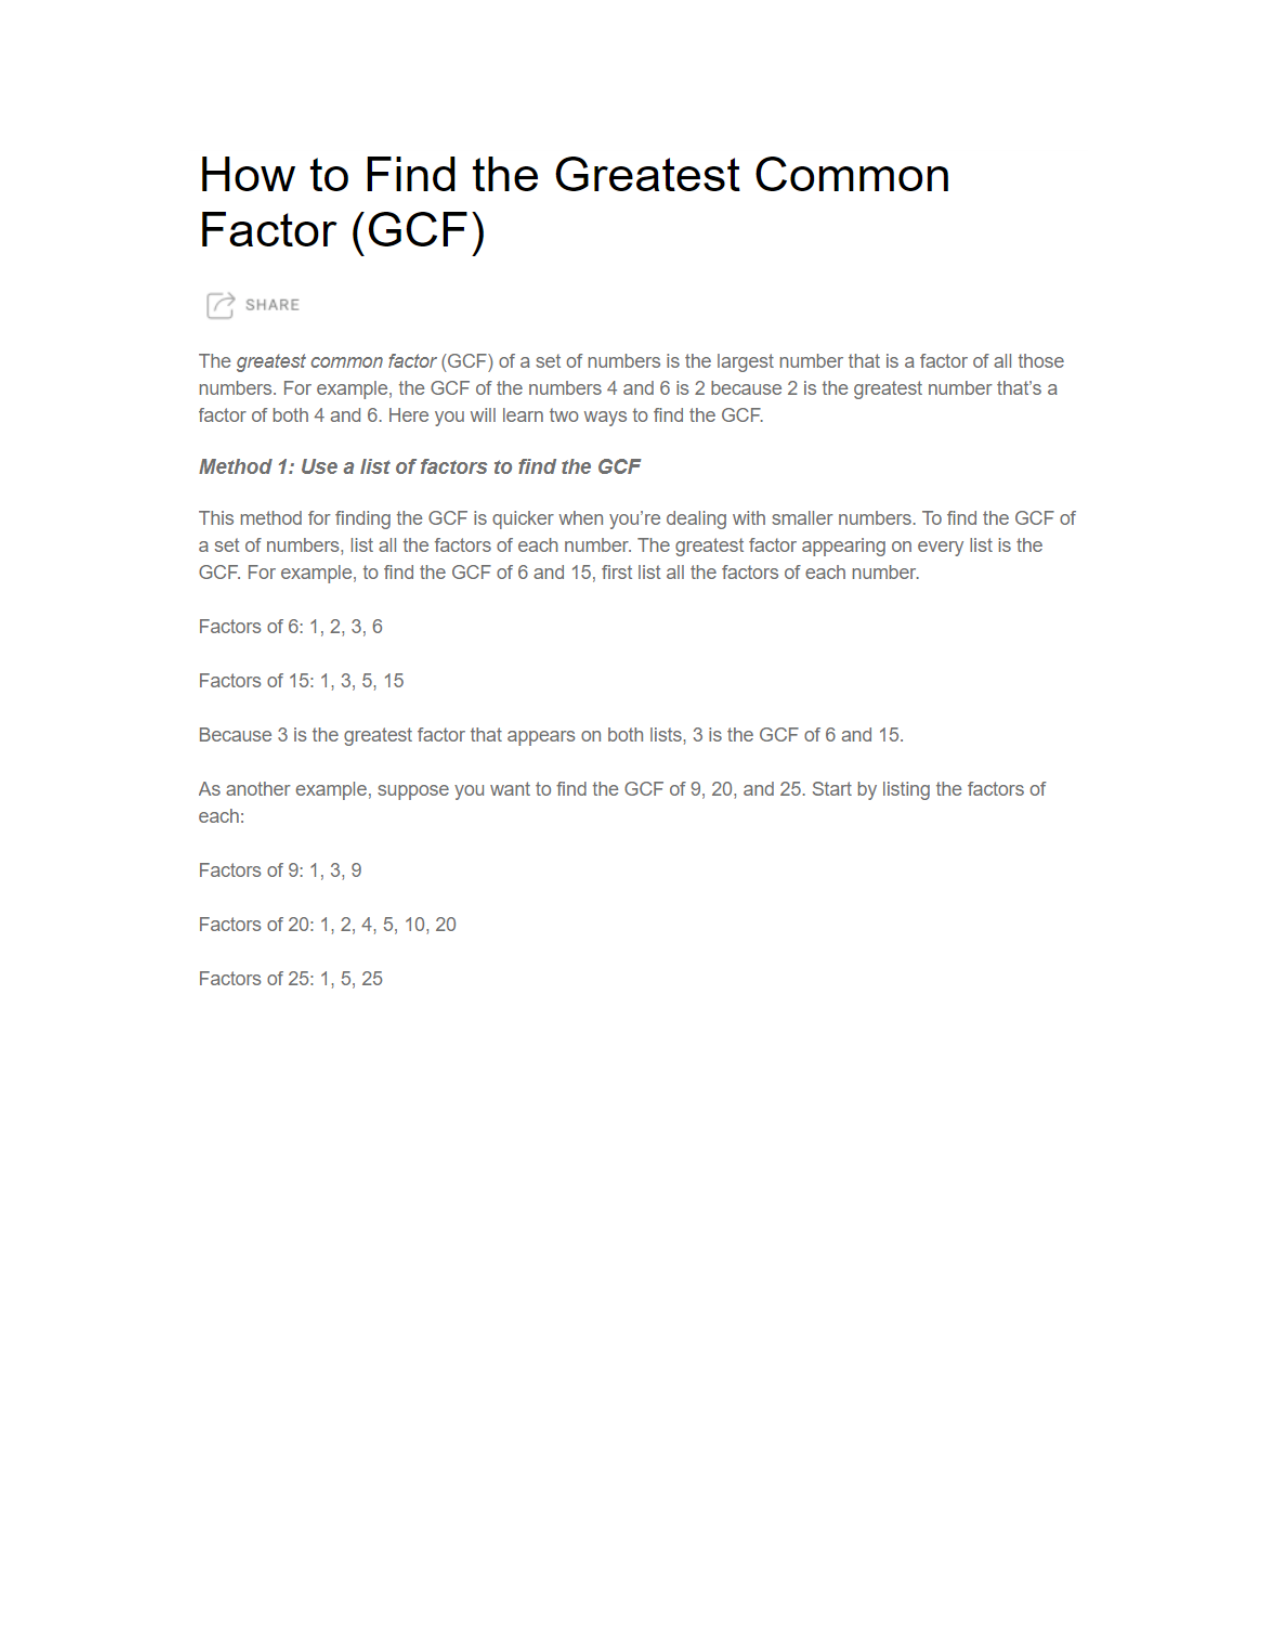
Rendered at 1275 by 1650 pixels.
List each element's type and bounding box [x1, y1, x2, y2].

picture [187, 150, 1088, 994]
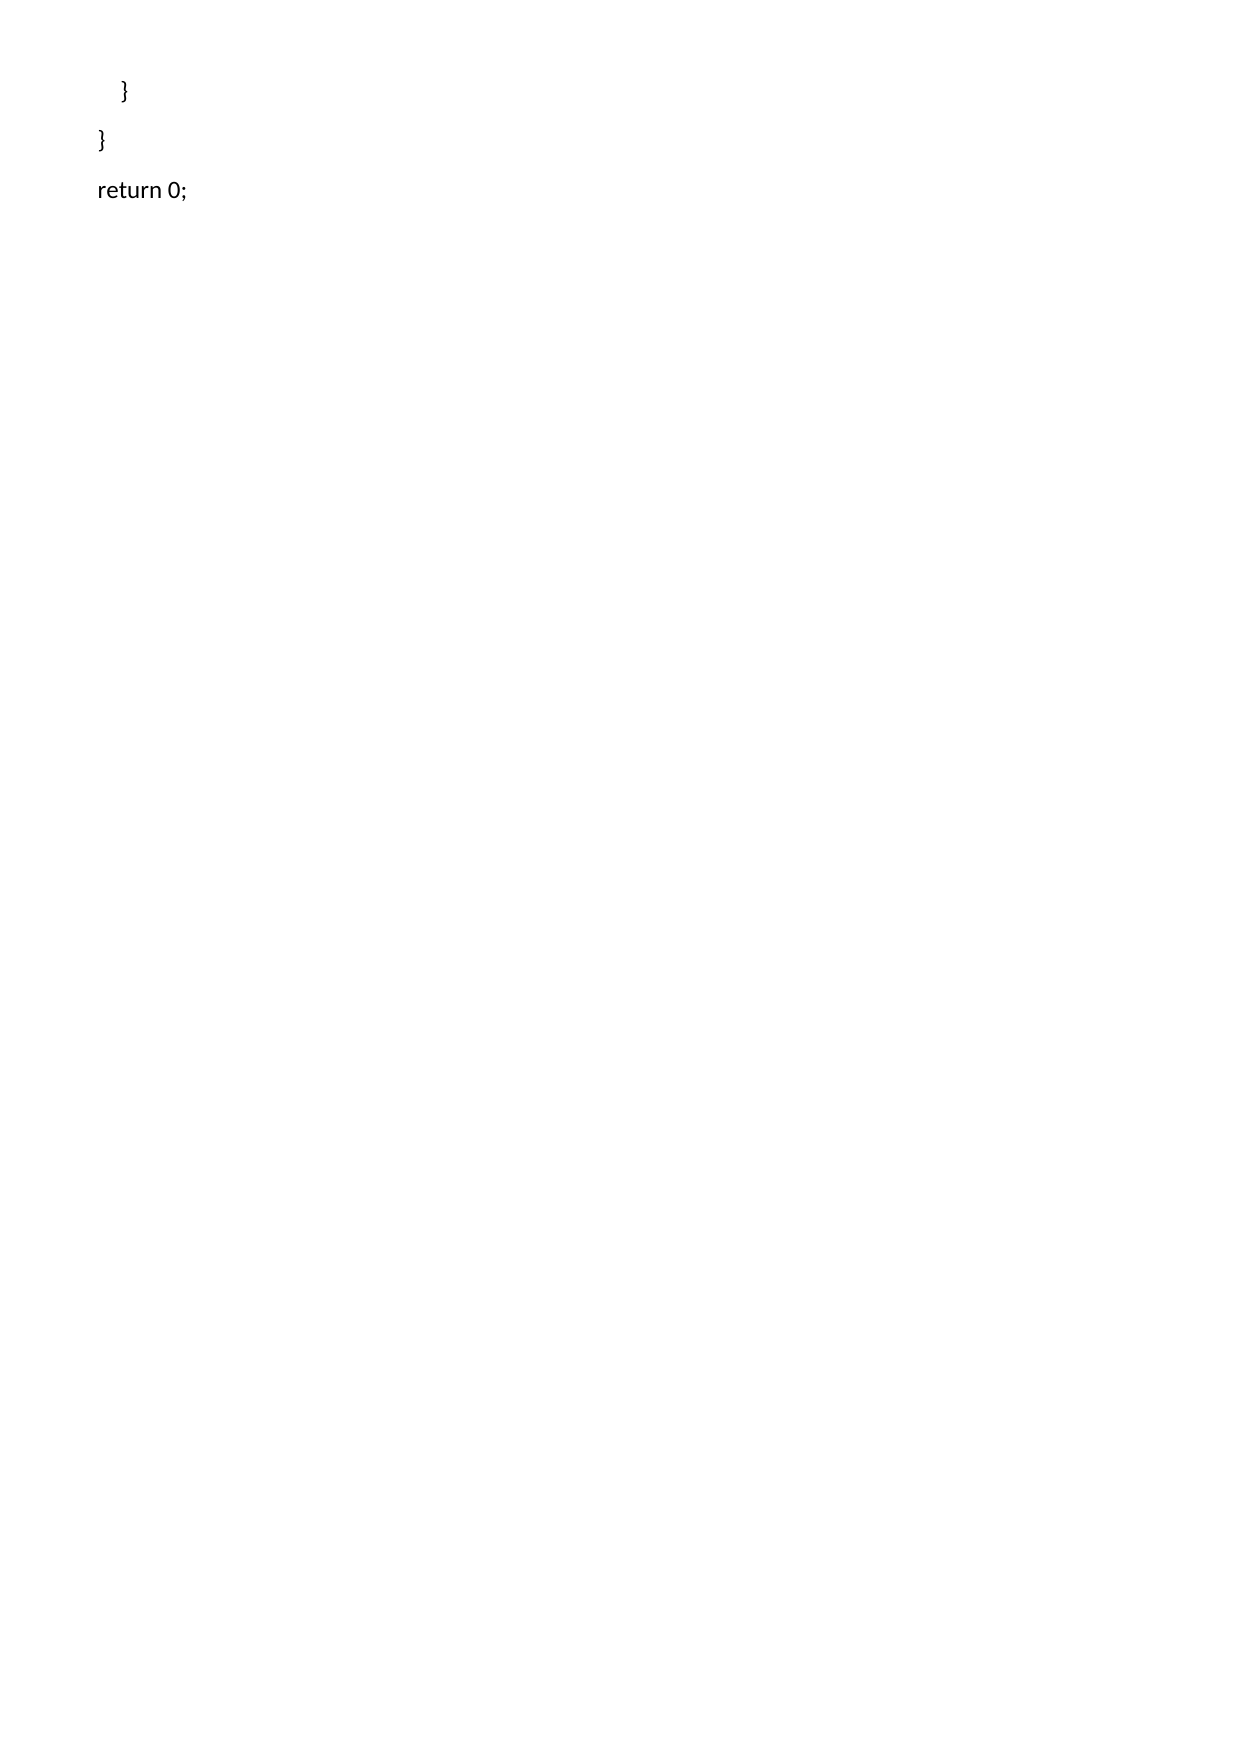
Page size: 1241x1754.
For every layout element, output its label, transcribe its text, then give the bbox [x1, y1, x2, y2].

++++++

# Instructions for the task
Nothing but the exact text of the records should appear in your answer, with no pictures. Please write it out.

# Finished task
Rendered at 1275 by 1650 pixels.
List each element's type and bounding box [x1, y1, x2, y2].

picture [187, 150, 1088, 994]
Page size: 1241x1754.
For every layout element, output its label, transcribe its text, then give the bbox [x1, y1, x2, y2].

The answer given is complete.